Les instants de bonheur paisible puisque l'évolution de l'espèce humaine nous a permis d'accéder à la maîtrise de langages assez complexes pour poétiser tout ce qu'on trouve :

"k hoor mijn geliefde pruimen eten
terwijl de wind door de bomen boldert,
vruchten schudt. (3)

J'entends mon bien-aîmé sucer des prunes
alors que le vent trousse les arbres,
secoue les fruits
(3)

D'ailleurs, l'infini miraculeux, l'espace des pochettes de disques psychédéliques (4) et des effarements contemplatifs n'est jamais très loin et si pompeux soit-il lorsqu'il est traité par des faiseurs de phrases sur le néant, le vide, le mal, le bien, l'homme, la femme, l'amour universel (du ver de terre à Adolf Hitler sans doute), elle devient, cette évocation des espaces infinis, épatante lorsqu'elle est faite avec humour :

(...) ; paarsbefloerste kometen
leggen eieren in het gras. (3)

"des comètes
voilées de mauve pondent dans l'herbe."
(3)

D'ailleurs, il faut bien se dire que :

Man of slak, maakt het een pruim uit ? (3)

Homme ou limace, la prune s'en moque. (3)

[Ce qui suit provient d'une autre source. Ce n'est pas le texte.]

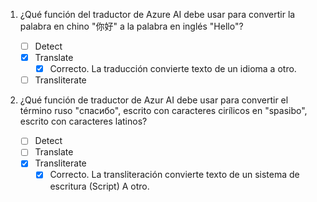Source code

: 1. ¿Qué función del traductor de Azure AI debe usar para convertir la palabra en chino "你好" a la palabra en inglés "Hello"?

    - [ ] Detect
    - [X] Translate
        - [X] Correcto. La traducción convierte texto de un idioma a otro.
    - [ ] Transliterate

2. ¿Qué función de traductor de Azur AI debe usar para convertir el término ruso "спасибо", escrito con caracteres cirílicos en "spasibo", escrito con caracteres latinos?

    - [ ] Detect
    - [ ] Translate
    - [X] Transliterate
        - [X] Correcto. La transliteración convierte texto de un sistema de escritura (Script) A otro.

Et à part çà, quoi encore ?
L'art qui permet de fixer ces "choses" qui "sautent et glissent" dans l'absolu aveuglement où nous nous mouvons :

Dat zijn pas gloielampen,
oogst in de hand van vuur
die penseelt. Er is geen schil. (5)

ça au moins c'est des gueules,
récolte au creux de la main d'un feu
au pinceau. Il n'y a pas de peau.
(5)

"Pas de peau" (geen schil), pas de peau donc pour occulter la vérité non des "choses" - on s'en fout après tout des "choses" - mais de la peinture puisque nous savons, depuis que le peintre Maurice Denis en a fait la remarque, qu'il faut

"se rappeler qu'un tableau -avant d'être un cheval de bataille, une femme nue, ou une quelconque anecdote - est essentiellement une surface plane recouverte de couleurs en un certain ordre assemblées." (6)

Notes :
(1) Anneke Brassiga, Op Jaren, "Aux années qui restent" in descendance traduit du néerlandais par Patrick Burgaud, Maison de la Poésie Nord/Pas-de-Calais, 1993.
(2) Anneke Brassinga, Lichtkooi, "Cage de lumière", op. cit. p.61.
(3) Anneke Brassinga, Geen bliksem, zeker niet in dit onweer, "Pas d'éclair, certainement pas dans cet orage", op. cit. p.43.
(4) Du rock planant : on s'en fiche bien des espaces, des astres et des hallucinations, ce qui compte dans un disque de Pink Floyd, c'est le jeu de guitare de David Gilmour, la batterie de Nick Mason, les claviers de Rick Wright ; le reste n'est que marketing, poudre aux yeux, herbe à vaches qu'elles soient psychédéliques ou pas.
(5) Anneke Brassinga, Appels van Cézanne, "Pommes de Cézanne", op. cit. p. 43.
(6) Maurice Denis, cité in La génération symboliste de Pierre-Louis Mathieu, Editions Skira.